Алхимик вечно питает надежду, и, когда дело не удается, он это относит к
своим собственным ошибкам. Он обвиняет себя, что недостаточно понял слова
науки или писателей, и поэтому обращается к преданиям и нашептываниям. Или
он думает, что ошибка в каких-то мелких подробностях его работы, и поэтому
до бесконечности повторяет опыт. Когда же в течение своих опытов он случайно
приходит к чему-либо новому по внешности или заслуживающему внимания по
своей пользе, он питает душу доказательствами этого рода и всячески
превозносит и прославляет их, а в остальном хранит надежду. Не следует все
же отрицать, что алхимики изобрели немало и подарили людям полезные
открытия. Однако к ним неплохо подходит известная сказка о старике, который
завещал сыновьям золото, зарытое в винограднике, но притворился, будто не
знает точного места, где оно зарыто. Поэтому его сыновья прилежно взялись за
перекапывание виноградника, и хотя они и не нашли никакого золота, но урожай
от этой обработки стал более обильным.
Те же, кто занимался естественной магией, те, кто все сводил к симпатии
и антипатии в силу праздных и беспочвенных догадок, приписывали вещам
удивительные способности и действия. Даже если они чего-нибудь достигли, то
эти дела более поразили своей новизной, чем принесли пользу своими плодами.
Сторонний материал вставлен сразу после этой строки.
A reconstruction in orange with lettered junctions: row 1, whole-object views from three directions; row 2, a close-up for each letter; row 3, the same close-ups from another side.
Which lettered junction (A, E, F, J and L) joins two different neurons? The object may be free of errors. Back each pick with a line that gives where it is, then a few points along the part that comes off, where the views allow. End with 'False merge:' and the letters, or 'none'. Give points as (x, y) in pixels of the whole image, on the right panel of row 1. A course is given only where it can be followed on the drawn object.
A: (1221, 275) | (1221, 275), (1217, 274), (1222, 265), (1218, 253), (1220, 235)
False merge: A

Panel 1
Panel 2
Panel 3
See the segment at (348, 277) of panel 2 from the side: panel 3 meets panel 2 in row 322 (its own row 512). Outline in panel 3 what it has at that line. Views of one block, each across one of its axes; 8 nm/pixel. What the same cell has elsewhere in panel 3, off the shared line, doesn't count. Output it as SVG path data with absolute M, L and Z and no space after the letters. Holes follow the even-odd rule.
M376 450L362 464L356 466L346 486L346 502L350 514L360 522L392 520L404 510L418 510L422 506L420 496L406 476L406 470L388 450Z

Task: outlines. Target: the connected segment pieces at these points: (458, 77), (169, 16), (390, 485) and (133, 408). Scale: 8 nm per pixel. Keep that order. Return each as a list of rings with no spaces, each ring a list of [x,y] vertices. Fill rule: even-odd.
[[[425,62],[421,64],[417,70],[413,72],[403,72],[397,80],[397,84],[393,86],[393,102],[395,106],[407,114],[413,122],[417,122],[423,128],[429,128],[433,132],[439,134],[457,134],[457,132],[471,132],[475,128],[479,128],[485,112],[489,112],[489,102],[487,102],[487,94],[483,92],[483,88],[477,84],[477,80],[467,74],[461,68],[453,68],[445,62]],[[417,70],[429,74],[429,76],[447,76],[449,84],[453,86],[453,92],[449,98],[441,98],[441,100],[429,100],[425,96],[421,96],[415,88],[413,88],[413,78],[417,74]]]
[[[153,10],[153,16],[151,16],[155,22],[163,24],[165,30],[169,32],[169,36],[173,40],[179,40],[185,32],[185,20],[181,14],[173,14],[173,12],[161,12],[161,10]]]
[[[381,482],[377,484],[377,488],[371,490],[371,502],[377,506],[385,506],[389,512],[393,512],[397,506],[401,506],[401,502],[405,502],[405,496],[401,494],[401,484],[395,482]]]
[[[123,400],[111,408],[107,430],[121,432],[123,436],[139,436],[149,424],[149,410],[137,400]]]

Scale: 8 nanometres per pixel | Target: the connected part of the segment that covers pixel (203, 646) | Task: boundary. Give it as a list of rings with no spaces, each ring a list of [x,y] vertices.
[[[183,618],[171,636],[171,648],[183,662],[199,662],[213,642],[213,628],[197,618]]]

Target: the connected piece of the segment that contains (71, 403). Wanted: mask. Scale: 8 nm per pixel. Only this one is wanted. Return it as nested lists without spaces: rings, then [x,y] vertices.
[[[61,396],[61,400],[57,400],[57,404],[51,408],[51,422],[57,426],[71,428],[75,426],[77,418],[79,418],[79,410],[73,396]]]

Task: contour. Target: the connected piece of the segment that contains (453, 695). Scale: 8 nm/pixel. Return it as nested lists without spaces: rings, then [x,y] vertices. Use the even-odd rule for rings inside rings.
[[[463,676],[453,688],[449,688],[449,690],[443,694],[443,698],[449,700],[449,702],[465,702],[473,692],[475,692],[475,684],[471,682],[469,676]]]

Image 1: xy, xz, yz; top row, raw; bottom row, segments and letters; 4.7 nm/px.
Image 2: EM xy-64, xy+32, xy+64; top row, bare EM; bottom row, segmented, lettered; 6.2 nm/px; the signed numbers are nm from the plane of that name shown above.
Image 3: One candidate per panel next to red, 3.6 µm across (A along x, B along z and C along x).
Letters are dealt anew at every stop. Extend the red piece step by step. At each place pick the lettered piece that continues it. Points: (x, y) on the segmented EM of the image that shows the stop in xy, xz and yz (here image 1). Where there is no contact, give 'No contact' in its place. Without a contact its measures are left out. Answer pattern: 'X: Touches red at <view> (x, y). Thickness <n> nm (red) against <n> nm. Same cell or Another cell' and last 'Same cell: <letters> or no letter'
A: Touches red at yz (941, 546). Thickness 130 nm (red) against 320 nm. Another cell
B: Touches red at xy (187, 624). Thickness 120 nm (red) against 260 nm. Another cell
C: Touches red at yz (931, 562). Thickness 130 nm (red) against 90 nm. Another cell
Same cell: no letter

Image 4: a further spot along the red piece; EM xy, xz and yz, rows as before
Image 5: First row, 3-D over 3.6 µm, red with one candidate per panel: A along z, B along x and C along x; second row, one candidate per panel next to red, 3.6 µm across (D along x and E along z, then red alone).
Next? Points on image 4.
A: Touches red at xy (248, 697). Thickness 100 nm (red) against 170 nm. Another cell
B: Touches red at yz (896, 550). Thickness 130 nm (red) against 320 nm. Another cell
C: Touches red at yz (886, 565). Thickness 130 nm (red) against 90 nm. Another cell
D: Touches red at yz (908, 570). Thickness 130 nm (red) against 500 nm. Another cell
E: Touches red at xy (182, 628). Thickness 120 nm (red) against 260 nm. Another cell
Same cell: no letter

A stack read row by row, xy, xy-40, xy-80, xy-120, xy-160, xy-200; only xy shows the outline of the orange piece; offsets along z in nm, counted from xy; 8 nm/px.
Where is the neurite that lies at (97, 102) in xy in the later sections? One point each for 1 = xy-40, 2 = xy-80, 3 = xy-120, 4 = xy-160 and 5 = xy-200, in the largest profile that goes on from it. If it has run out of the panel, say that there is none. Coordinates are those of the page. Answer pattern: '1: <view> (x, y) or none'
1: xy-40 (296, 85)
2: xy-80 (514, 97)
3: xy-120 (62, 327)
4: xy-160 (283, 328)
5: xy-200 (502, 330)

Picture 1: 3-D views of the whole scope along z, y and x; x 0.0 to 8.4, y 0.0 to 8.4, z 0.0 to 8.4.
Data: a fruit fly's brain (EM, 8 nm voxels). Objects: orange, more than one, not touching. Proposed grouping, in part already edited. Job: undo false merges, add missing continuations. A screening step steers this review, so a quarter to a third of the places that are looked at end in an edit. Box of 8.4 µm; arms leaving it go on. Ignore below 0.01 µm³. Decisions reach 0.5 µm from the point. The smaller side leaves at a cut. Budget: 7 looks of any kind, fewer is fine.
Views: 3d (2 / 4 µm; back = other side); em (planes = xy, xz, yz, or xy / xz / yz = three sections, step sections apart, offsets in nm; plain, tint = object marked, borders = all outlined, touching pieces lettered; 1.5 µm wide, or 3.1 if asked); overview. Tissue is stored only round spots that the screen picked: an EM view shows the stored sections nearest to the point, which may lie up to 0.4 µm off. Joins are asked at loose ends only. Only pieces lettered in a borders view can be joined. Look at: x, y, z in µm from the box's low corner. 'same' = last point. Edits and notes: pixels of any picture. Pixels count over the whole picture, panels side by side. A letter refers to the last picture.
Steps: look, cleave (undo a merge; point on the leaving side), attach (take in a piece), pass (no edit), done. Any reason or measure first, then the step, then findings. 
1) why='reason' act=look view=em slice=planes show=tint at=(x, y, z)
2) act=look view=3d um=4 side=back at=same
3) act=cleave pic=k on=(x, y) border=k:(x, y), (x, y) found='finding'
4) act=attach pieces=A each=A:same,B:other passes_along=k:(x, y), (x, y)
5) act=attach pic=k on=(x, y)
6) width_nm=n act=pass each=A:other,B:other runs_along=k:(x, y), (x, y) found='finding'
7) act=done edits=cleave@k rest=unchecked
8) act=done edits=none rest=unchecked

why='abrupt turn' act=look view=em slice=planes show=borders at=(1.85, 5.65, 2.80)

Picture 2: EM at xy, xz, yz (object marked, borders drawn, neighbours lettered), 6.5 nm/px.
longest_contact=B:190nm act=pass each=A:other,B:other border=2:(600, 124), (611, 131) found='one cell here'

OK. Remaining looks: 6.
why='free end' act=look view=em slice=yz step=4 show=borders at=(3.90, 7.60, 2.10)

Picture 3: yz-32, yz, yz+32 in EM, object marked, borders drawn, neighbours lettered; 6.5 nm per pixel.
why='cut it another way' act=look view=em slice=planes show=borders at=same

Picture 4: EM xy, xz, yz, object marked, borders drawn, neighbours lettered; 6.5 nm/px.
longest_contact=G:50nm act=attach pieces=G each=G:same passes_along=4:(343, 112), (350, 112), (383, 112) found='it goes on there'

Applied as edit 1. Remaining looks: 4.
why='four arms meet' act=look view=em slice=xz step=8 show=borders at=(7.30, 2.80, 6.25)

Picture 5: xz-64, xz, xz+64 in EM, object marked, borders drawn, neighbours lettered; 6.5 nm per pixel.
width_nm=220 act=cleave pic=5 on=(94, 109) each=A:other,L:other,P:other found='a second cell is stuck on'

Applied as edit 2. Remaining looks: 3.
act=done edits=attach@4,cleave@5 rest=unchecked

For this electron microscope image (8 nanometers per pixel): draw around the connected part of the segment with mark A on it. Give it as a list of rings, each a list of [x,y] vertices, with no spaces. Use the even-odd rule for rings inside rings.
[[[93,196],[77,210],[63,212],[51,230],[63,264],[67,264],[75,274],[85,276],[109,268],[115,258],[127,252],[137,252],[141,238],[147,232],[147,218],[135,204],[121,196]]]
В суеверной же магии (если о ней надо говорить) следует обратить
внимание на то, что существуют предметы определенного рода, общие у всех
народов, во все века и даже во всех религиях, на которых играют и на которых
основываются науки тайные и суеверные. Опустим их рассмотрение, хотя вовсе
не удивительно, что мнение о богатстве этих наук явилось причиной их
бедности.
LXXXVI
Восхищение людей перед учениями и науками, само по себе уже достаточно
наивное и почти детское, преумножено еще хитростью и уловками тех, кто
занимался науками и преподавал их. Ибо они представляют их с таким
тщеславием и напыщенностью и приводят их к взору человека столь
преображенными и как бы замаскированными, как если бы они были совершенны и
доведены до полной законченности. Если посмотреть на их метод и разделы, то
может показаться, что они объемлют и заключают в себе все, что может быть
отнесено к их предмету. И хотя их части плохо заполнены и подобны пустым
ящикам, все же для обычного разумения они представляются как формы и
основания целостной науки.
Первые же и древнейшие искатели истины, более добросовестные и более
удачливые, обычно те знания, которые хотели почерпнуть из созерцания вещей и
сделать пригодными для пользования, заключали в афоризмы, т. е. в короткие
изречения, разрозненные и не связанные методом; они не притворялись, что
владеют всеобщей наукой, и не обещали этого. А при нынешнем положении не
удивительно, если люди ничего не ищут за пределами того, что им было
передано как уже давно вполне законченное по совершенству и охвату.
LXXXIVII
Даже древнее стало пользоваться большим почитанием и доверием
вследствие суетности и легкомыслия тех, кто предложил новое, -- в
особенности в действенной и практической части естественной философии. Ведь
немало было хвастливых и сумасбродных людей, которые отчасти из легкомыслия,
отчасти в целях обмана осыпали человеческий род такими обещаниями, как:
продление жизни, предотвращение старости, облегчение страданий, исправление
природных недостатков, ублажение чувств, обуздание и возбуждение страстей,
озарение и возвышение способностей разума, превращение вещества, усиление и
умножение движений по желанию, изменение погоды и климата, управление
небесными влияниями, предсказания будущего, приближение отдаленного,
раскрытие тайного, и обещали и сулили еще многое другое. Немногим ошибется
тот, кто скажет, что в учениях философии существует такое же различие между
суетностями этих щедрых дарителей и истинными науками, какое в рассказах
истории существует между делами Юлия Цезаря или Александра Македонского и
Амадиса Галльского или Артура Британского[34]. Ведь эти славнейшие
полководцы совершили много больше, чем выдумано содеянного теми призрачными
героями, и они совершили это способом и путем действий отнюдь не сказочным и
волшебным. Не следует отказывать в вере истинному известию по той причине,
что доверие было уже обмануто сказками. При всем том совсем не удивительно,
если есть большое предубеждение против новых предложений (особенно когда
поминают и об их применении в практике) из-за тех обманщиков, которые
пытались делать нечто подобное. Ибо полнейшая суетность и вызываемое ею
отвращение разрушили ныне всякое величие попыток такого рода.
LXXXVIII
Но еще больше нанесла наукам вреда мелочность и ничтожность тех задач,
которые ставит перед собой человеческая деятельность. И притом, что хуже
всего, эта мелочность предстает не без тщеславия и надменности.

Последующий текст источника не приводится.